On Jan. 18, Carlos Solis IV died in a crash of his 2002 Honda Accord. Metal from the driver's side airbag struck him in the neck, according to a police report cited in a lawsuit filed by Solis' family. When Solis bought the vehicle in April 2014 at a used-car dealership near Houston, neither Honda nor the dealer notified him that it had been recalled in 2011 for suspect Takata airbag inflators. Solis' car was again recalled last June, but when he crashed last month, Honda still hadn't mailed him his recall notice.
Solis' death is under investigation in Texas, but it seems clear that the U.S. auto recall system failed him, as it has failed others before.
Ensuring against safety defects over the lifetime of machinery as complex as an automobile is difficult. But some basics are already established.
Automakers are responsible to make safe autos and, as safety flaws are discovered, to design and build replacement parts. They also must notify affected owners and ensure that repairs are made.
New-vehicle dealerships are responsible for repairing recalled autos.
Vehicle owners who are notified are responsible for getting their recalled vehicles fixed, for free, at brand dealerships.
And regulators must detect systemic safety flaws and ensure that affected vehicles are recalled and repaired.
The existing recall system protects U.S. consumers most of the time. But it misses too many defects. It has holes, especially after original owners sell their vehicles. Recall completion rates vary widely. The notification letters automakers send to owners rarely have a follow-up mechanism to verify receipt.

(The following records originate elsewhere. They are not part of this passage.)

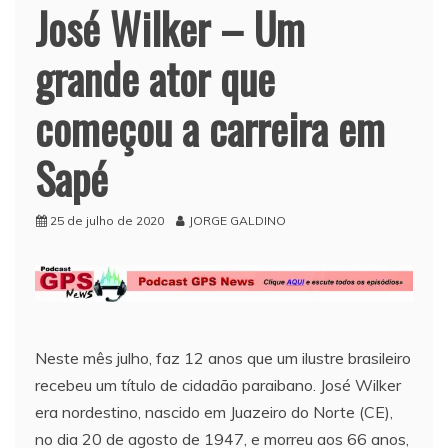
José Wilker – Um
grande ator que
começou a carreira em
Sapé
25 de julho de 2020
JORGE GALDINO
Neste mês julho, faz 12 anos que um ilustre brasileiro
recebeu um título de cidadão paraibano. José Wilker
era nordestino, nascido em Juazeiro do Norte (CE),
no dia 20 de agosto de 1947, e morreu aos 66 anos,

An inadequate patchwork regulates the obligations of fleet operators, used-car dealers, regulators and even consumers. The system fails to assure that the owner of every recalled vehicle is notified and that repairs are made.
Big hurdles must be overcome before the industry can achieve 100 percent recall notification and 100 percent repair. Some steps are easier, such as improving a federal website listing vehicle recalls. Others require policy changes. For example: Should vehicles be required to have all recall repairs made before they are registered or resold?
Automakers and new- and used-car dealers want more effective recalls, but they are reluctant to take on new burdens.
The ongoing recall of Takata airbags in 14 million U.S. vehicles, plagued by a shortage of replacement parts for months, undercuts consumer confidence in auto safety. It highlights the shortcomings of today's recall system.
It's time for the auto industry to use its lobbying muscle to push for comprehensive reform legislation.
There must be no more cases like that of Carlos Solis.